With an official simulator partnership in the Road to Indy program, SimMetric’s CXC Motion Pro II simulator travels in a trailer to racing events around the country, providing drivers with extra preparation time for the real world.
The full-motion simulator includes a motion system developed by drivers and engineers, hyrdaulic brakes and force-feedback steering system. Though at the high end for simulators available to the general public, it retails for much less than the seven-figure simulators used by auto manufacturers with race programs.
“While time in a driving simulator will never fully replace real seat time, sim seat time can go a very long way in supplementing the seat time a driver gets,” De Giorgis told NBCSports.com in an email. “With three added benefits you don’t get in the real car: Significantly lower cost per hour, no risk of bodily harm or damage to the car, and of course, no limitations on time.”
There are some limitations for how much Askew can practice, though. A schedule was set up last week so the team, Askew and De Giorgis (who helps run the simulator and maintain communications with the team) could work together while also maintaining self-isolation with their families.
The trailer with the simulator is parked indoors at the Riviera Beach, Florida, shop of Extreme Velocity Motorsports, which also has an unofficial affiliation with SimMetric.
“We’re practicing social distancing and making sure the trailer and everything is clean,” Askew said. “We’re taking that very seriously. It’s still a job for me, so I need to get what I can out of it.”
He’s gotten a lot from it despite a lack of experience. The team can compare simulation data from iRacing to real-world historical data from past races and test sessions.
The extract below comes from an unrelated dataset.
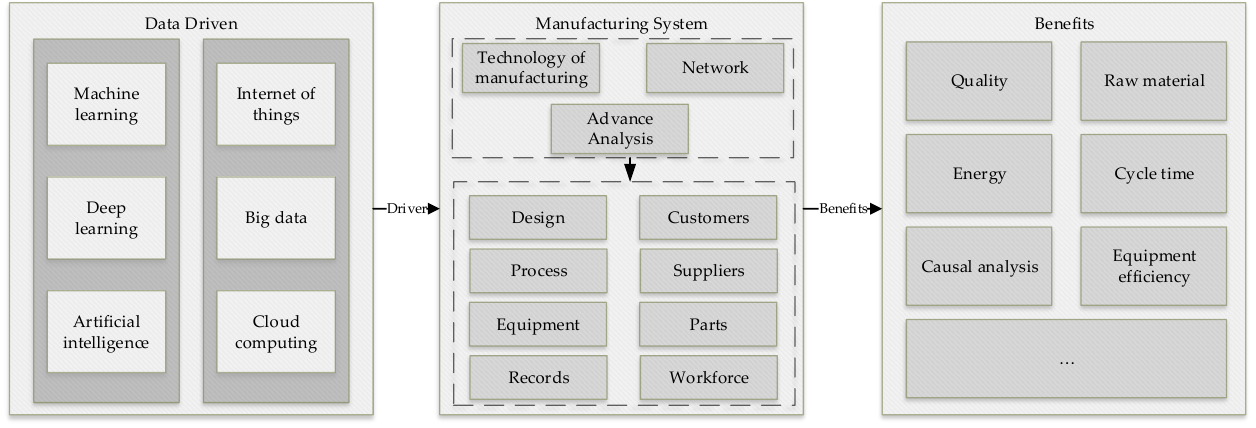
Figure 1. Smart manufacturing’s data-driven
Reggio handles fuel data, and Simpson monitors strategy and timing. While setups are fixed for the iRacing IndyCar Challenge, Perschbacher is able to work with brake bias. “He’s just trying to bend the rules as much as we can,” Askew said. “We’ve done a lot with brake bias. That’s pretty much all we can change.”
Fans also can watch Askew practicing via a YouTube channel provided by De Giorgis, who has chatted with viewers about the car’s laps in real time during the streams that are available by clicking here.
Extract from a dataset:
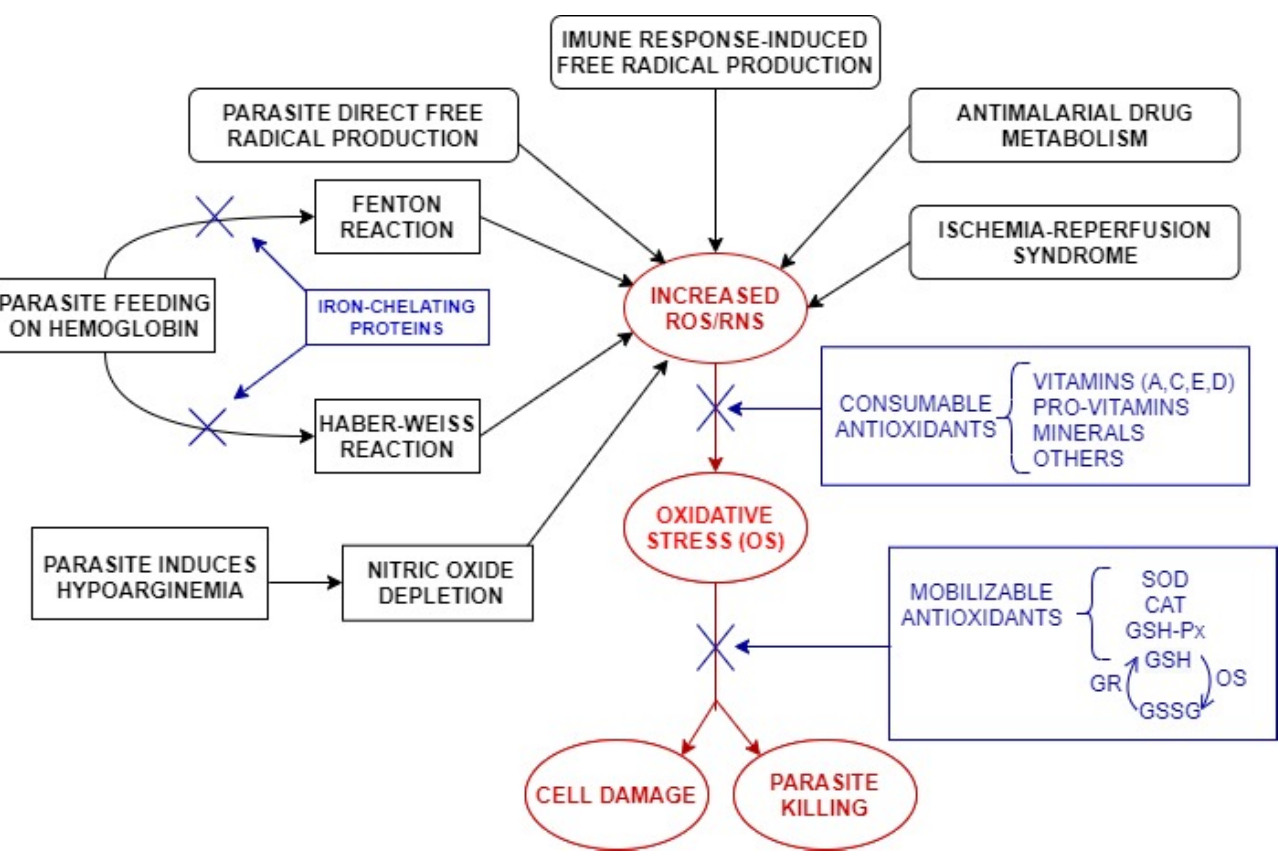
Figure 2. Antioxidant defense (blue) and mechanisms of free radical involvement (black) in malaria. ROS = reactive oxygen species; RNS = reactive nitrogen species; SOD = superoxide dismutase; CAT = catalase; GSH-Px = glutathione peroxidase; GSH = reduced form of glutathione; GR = glutathione reductase; GSSG = oxidized form of glutathione.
It’s all relatively new to Askew, who doesn’t even have a sim rig at his Indianapolis home. His previous sim experience mainly came on the Chevrolet simulator in Huntersville, North Carolina.
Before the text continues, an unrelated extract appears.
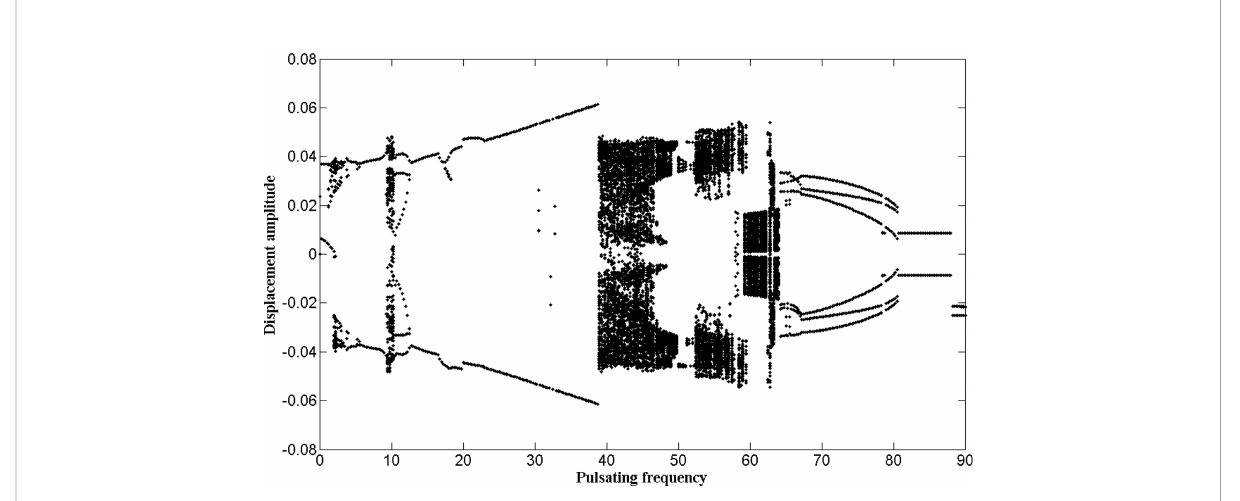
FIGURE 19 The bifurcation diagram for the midpoint of the pipe when the internal fl uid velocity is higher than the divergent critical velocity (in which m = 0.6, u = 4.5, υ = 2, and the control parameter is the pulsating frequency w p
“Honesty, for me personally, I’m a little late to the party,” Askew said. “I don’t think a lot of people realize that. I’m young and they assumed I’ve been doing this. I’ve never even had my own iRacing account before. Guys like (McLaren driver) Lando Norris, (Watkins Glen winner) Sage (Karam), all these guys have been streaming live on Twitch and have been running iRacing for multiple years now.
“ It’s a great way to get fans engaged in the race weekend and get eSports get bigger and bigger every year. Very interesting moving forward. It’s cool that IndyCar has dipped their feet into these waters now. Even once the season starts, I wouldn’t be surprised if we do more of these races.”
If so, he and his team have learned to keep an eye on Power, a real-world ace on road courses. During some practice races Thursday, Askew thought he’d done well by qualifying third, but Power then put a half-second on the field by winning the pole position.
“Will is unbelievably quick and does the same things in real life as well,” said Askew, who did turn the fastest lap in the practice race. “He just pulls it out somehow. That’s where the engineers and our staff in Indy come into play because they’re able to watch his on-board in real time and replay his on board to figure out what he’s doing to get the most of out of his car in the video game.
“It gets the creative juices flowing again. It’s still very different from real life, but I think we’re going to be able to start the season a little more fresh than we would have without this.”